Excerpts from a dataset
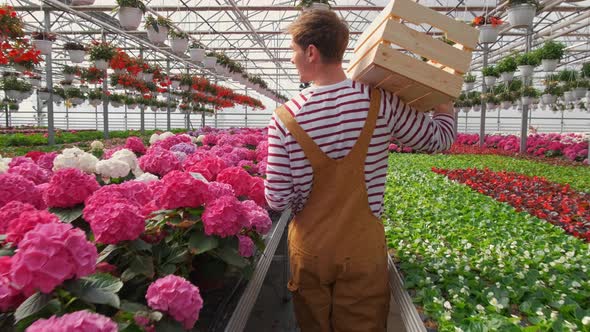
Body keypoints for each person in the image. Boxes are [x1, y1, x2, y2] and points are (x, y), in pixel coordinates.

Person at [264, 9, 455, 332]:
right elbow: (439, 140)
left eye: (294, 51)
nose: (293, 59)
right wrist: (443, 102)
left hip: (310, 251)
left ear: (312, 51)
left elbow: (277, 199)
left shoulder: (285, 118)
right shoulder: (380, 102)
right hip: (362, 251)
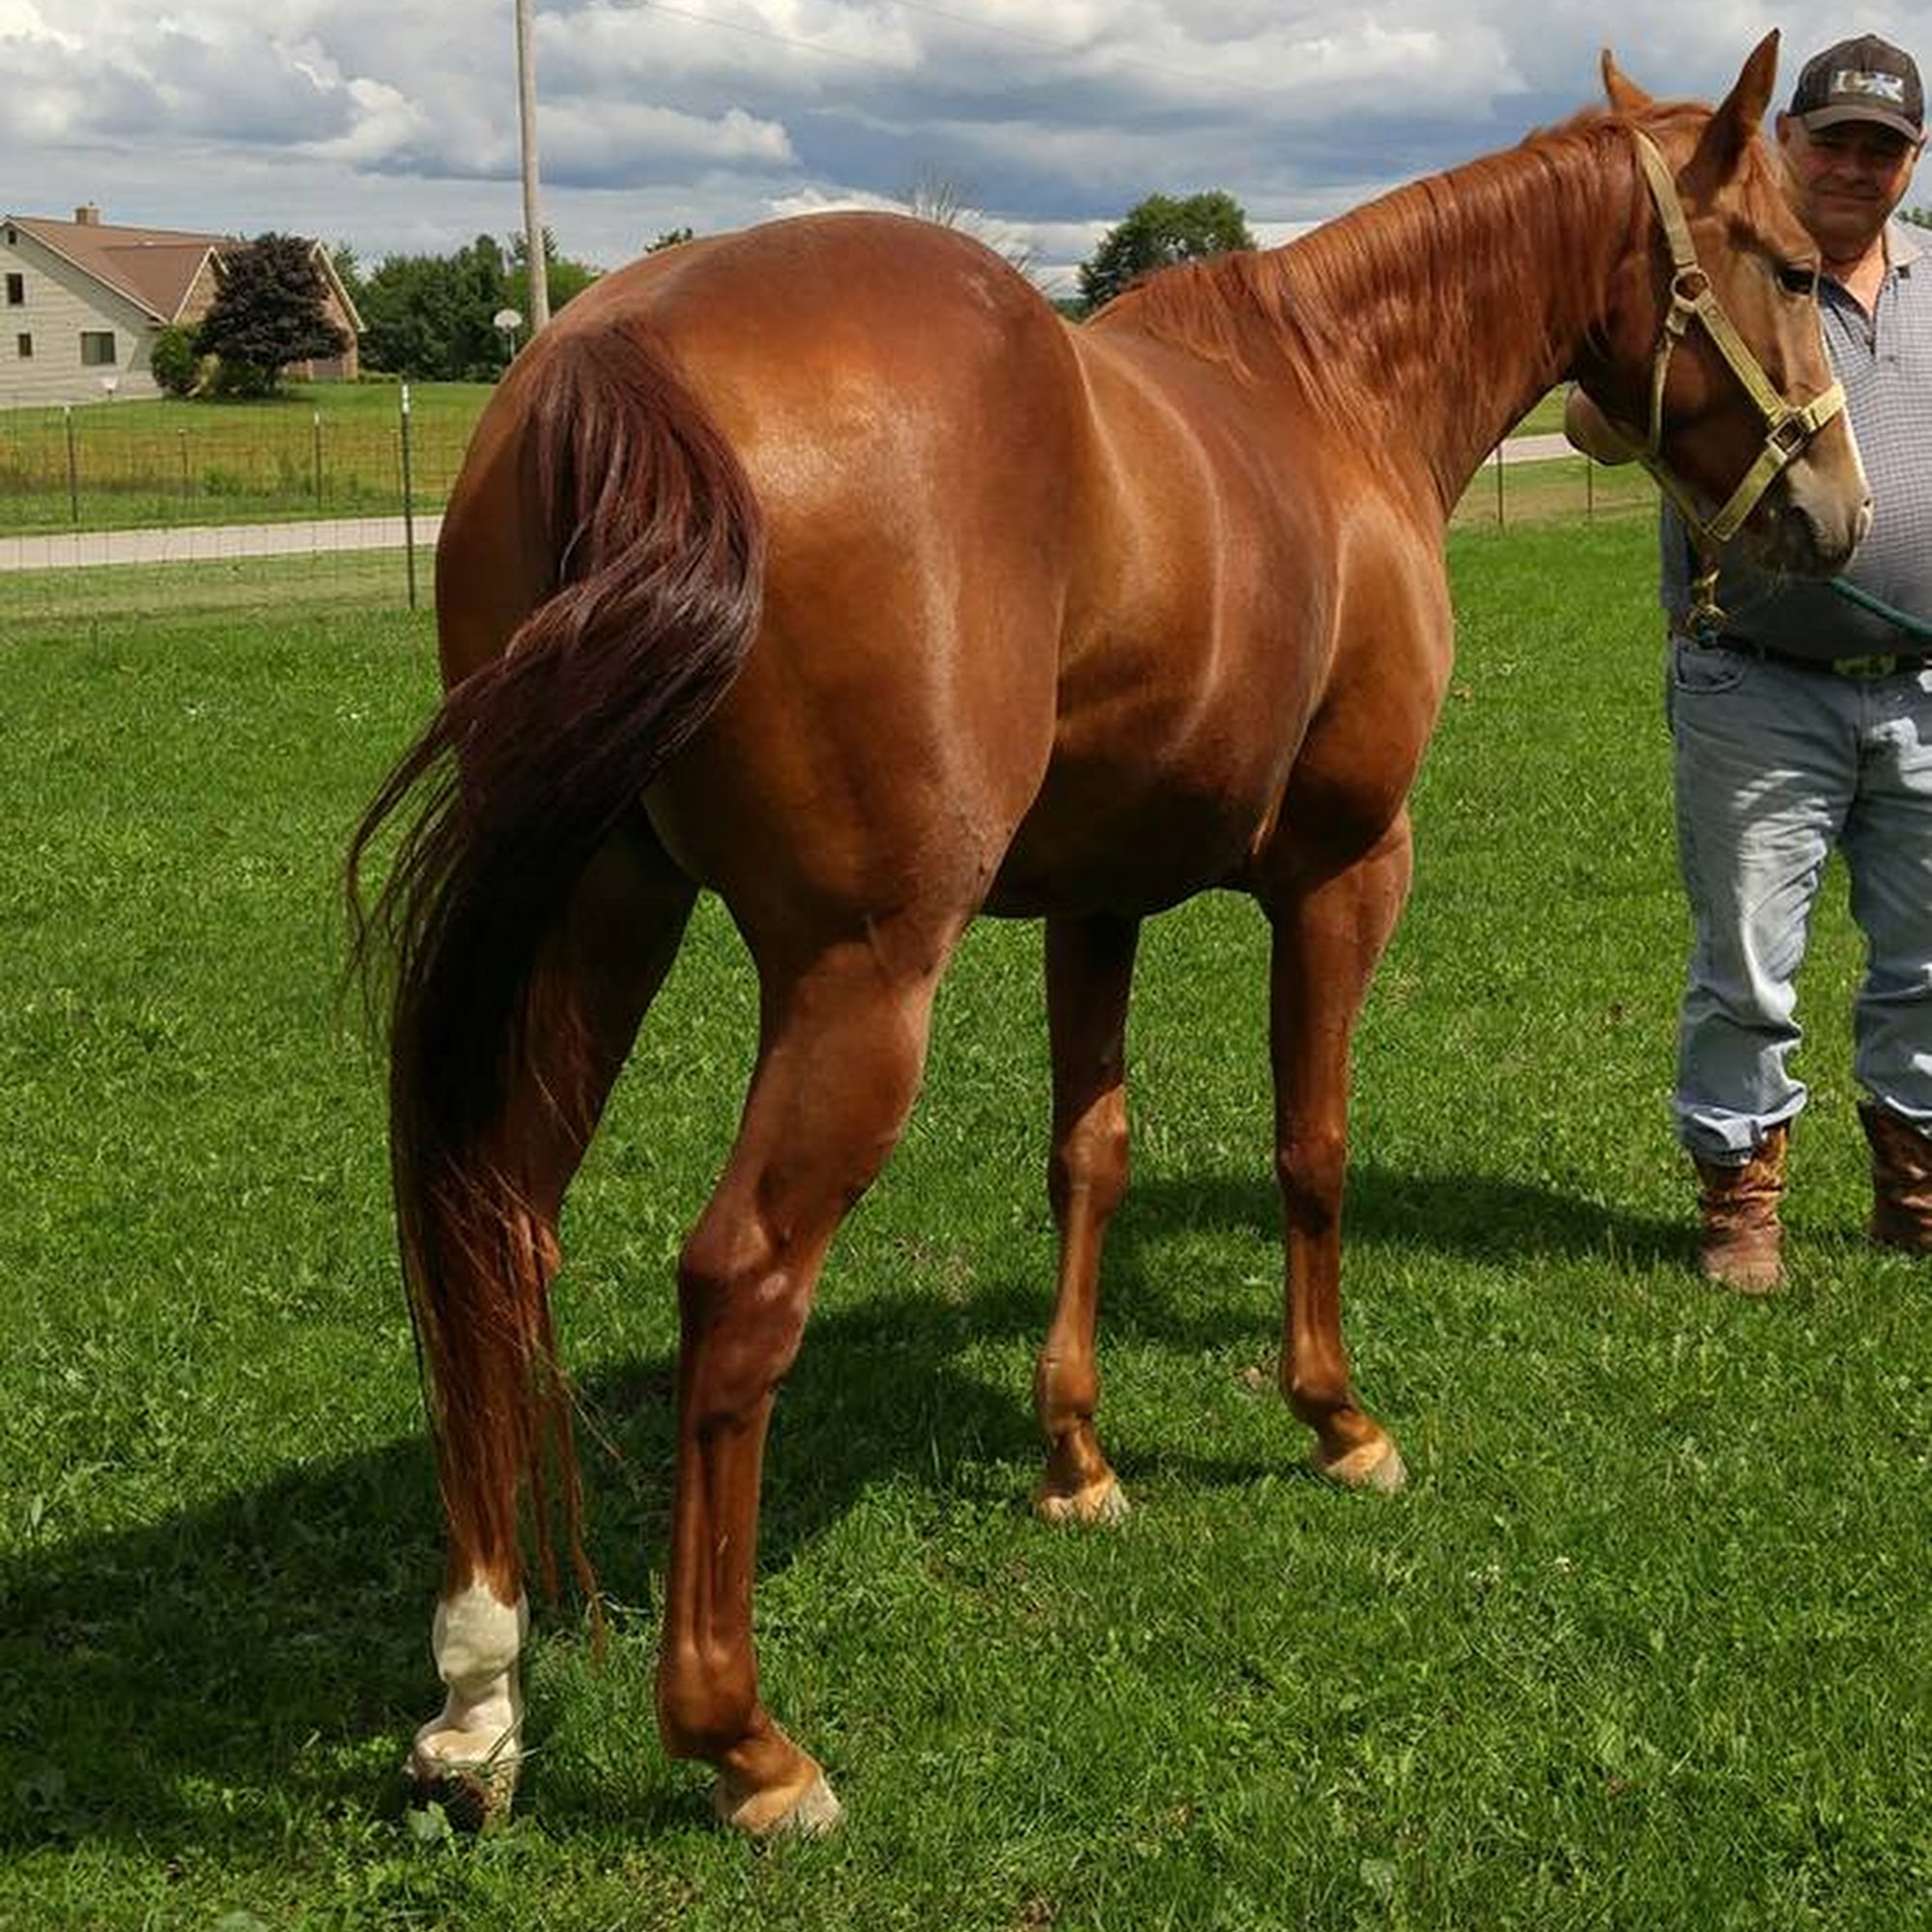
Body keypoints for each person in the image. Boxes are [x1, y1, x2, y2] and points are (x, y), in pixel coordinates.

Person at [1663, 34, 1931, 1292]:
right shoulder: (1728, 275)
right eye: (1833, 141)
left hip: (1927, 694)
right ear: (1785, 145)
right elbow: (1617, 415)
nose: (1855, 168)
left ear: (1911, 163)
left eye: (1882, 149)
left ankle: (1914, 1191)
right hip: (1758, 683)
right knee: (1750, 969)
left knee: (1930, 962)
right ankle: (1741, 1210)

--

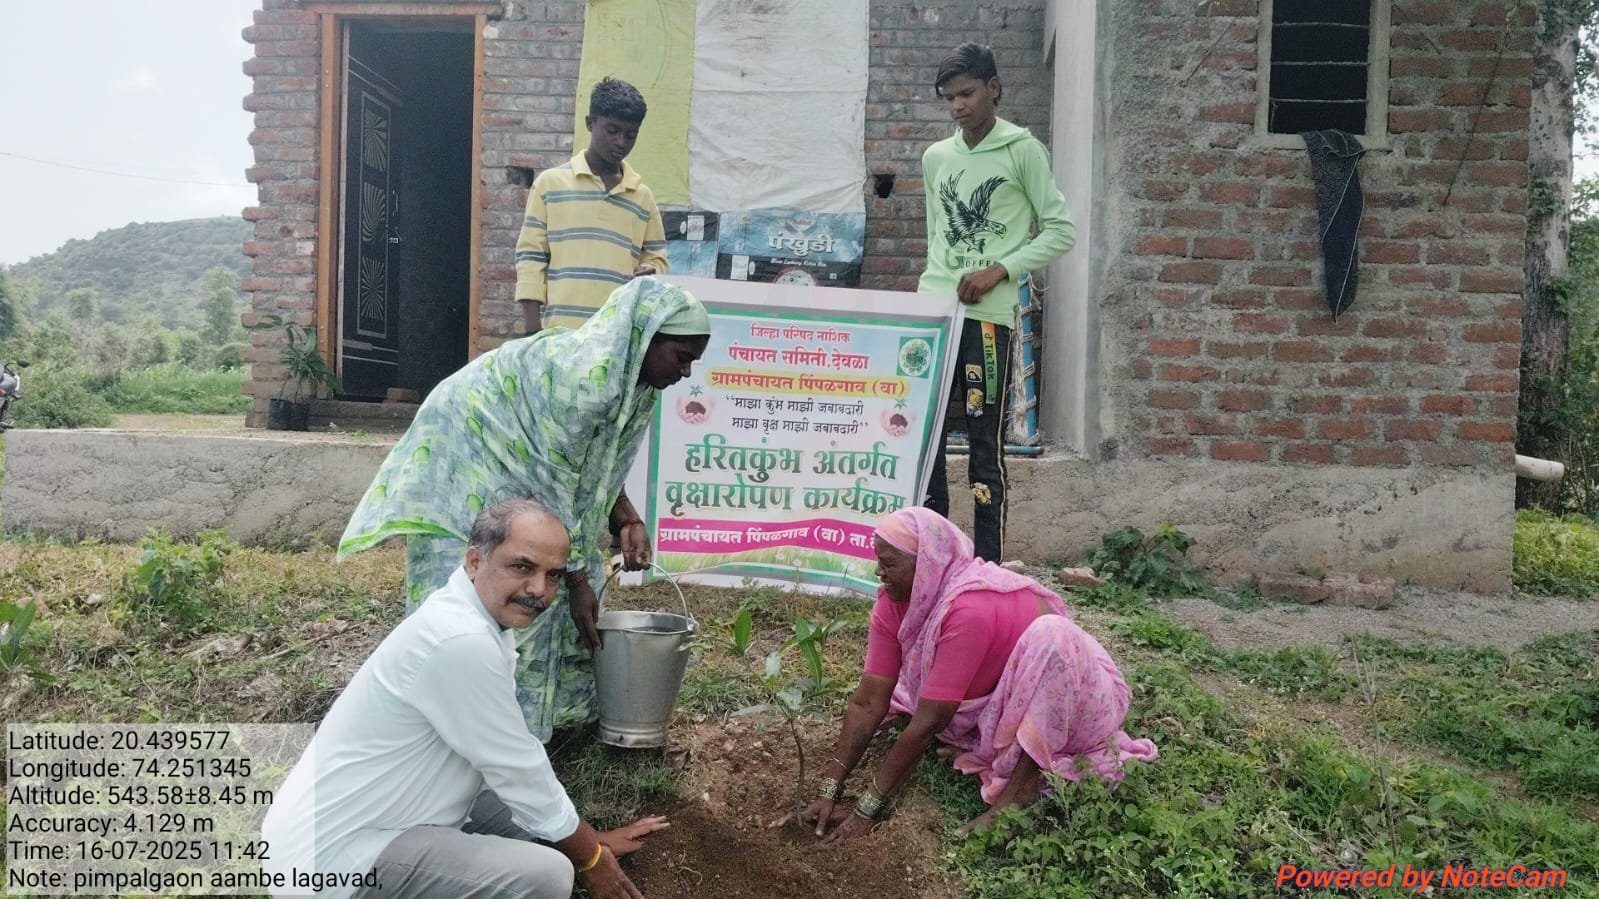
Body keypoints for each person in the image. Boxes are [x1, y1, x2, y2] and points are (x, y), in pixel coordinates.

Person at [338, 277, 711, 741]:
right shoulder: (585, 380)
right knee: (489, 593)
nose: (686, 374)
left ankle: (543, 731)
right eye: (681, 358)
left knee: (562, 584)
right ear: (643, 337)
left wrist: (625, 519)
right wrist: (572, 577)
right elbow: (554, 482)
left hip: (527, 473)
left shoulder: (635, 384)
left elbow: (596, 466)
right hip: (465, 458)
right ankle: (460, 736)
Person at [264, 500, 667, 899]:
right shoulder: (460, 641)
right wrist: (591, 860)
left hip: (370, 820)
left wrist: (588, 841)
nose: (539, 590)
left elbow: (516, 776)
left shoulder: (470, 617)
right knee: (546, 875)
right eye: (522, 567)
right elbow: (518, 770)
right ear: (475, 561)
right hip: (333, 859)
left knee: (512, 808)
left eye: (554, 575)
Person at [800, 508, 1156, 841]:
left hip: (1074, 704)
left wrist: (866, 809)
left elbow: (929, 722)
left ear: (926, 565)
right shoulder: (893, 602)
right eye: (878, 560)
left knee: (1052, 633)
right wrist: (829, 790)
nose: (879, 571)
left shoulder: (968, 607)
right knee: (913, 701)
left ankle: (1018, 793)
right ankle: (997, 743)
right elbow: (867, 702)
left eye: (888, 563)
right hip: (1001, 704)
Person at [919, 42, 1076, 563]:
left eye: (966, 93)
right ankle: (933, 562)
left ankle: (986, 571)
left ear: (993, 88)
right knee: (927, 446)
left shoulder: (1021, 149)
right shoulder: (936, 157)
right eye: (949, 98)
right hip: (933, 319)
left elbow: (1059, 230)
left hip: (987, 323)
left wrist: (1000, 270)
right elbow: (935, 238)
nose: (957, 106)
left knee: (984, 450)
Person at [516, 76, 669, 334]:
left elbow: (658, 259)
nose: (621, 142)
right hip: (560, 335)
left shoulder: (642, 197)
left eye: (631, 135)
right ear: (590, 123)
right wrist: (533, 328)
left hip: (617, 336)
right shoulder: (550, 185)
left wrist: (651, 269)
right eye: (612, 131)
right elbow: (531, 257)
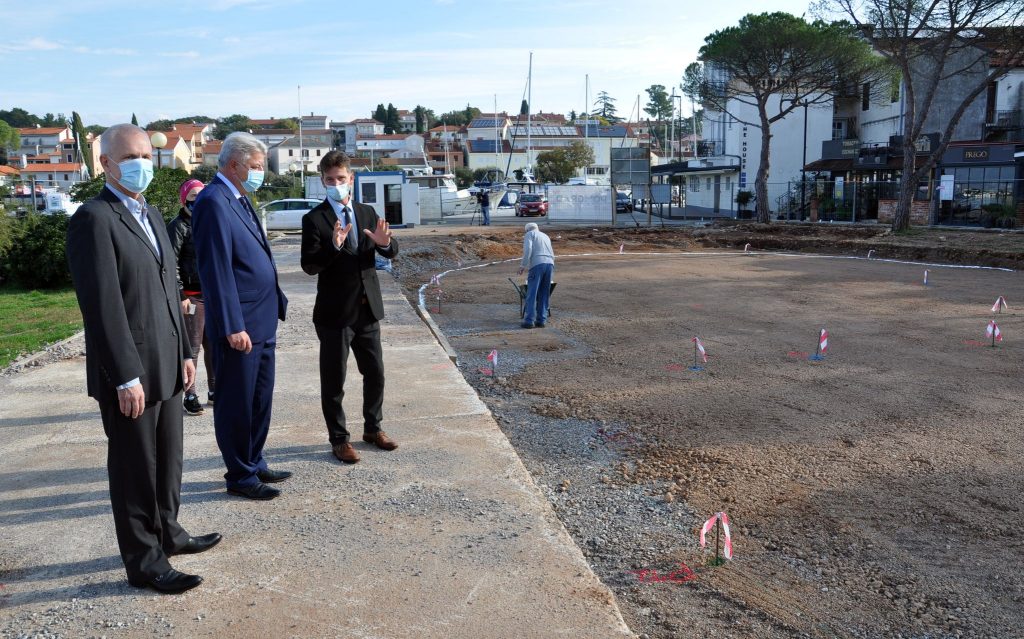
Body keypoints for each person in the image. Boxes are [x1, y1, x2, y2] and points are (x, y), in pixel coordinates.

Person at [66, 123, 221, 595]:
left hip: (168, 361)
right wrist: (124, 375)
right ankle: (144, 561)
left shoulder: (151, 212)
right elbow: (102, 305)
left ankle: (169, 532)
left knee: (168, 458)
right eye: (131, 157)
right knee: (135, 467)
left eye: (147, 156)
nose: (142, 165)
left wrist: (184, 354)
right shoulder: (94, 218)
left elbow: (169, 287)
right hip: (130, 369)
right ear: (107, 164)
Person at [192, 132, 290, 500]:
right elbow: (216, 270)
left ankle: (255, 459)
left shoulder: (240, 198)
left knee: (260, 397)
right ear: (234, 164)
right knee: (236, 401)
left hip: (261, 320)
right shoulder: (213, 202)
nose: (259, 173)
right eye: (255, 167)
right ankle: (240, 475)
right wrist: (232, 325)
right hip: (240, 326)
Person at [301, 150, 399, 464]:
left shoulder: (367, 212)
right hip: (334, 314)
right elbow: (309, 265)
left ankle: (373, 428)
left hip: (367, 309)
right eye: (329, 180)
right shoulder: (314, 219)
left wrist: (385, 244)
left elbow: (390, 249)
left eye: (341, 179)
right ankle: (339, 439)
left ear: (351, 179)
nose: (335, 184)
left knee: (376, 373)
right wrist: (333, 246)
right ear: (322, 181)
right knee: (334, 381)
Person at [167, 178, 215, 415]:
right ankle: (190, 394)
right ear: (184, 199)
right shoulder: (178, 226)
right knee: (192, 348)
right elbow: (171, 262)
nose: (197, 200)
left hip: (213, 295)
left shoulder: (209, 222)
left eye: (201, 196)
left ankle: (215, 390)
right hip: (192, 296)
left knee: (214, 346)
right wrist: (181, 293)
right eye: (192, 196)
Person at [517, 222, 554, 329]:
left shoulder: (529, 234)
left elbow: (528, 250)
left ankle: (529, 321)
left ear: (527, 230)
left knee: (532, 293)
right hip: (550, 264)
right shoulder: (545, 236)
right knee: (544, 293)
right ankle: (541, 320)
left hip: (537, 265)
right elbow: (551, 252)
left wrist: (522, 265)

TASK TO COMPLETE
Find the string "nose" in the entries above and return each line that holds it.

WRITTEN SOLUTION
nose: (293, 59)
nose: (1855, 168)
nose: (686, 374)
nose: (539, 590)
nose: (879, 571)
nose: (957, 106)
nose: (621, 142)
nose: (142, 165)
nose: (259, 173)
nose: (335, 184)
nose: (197, 200)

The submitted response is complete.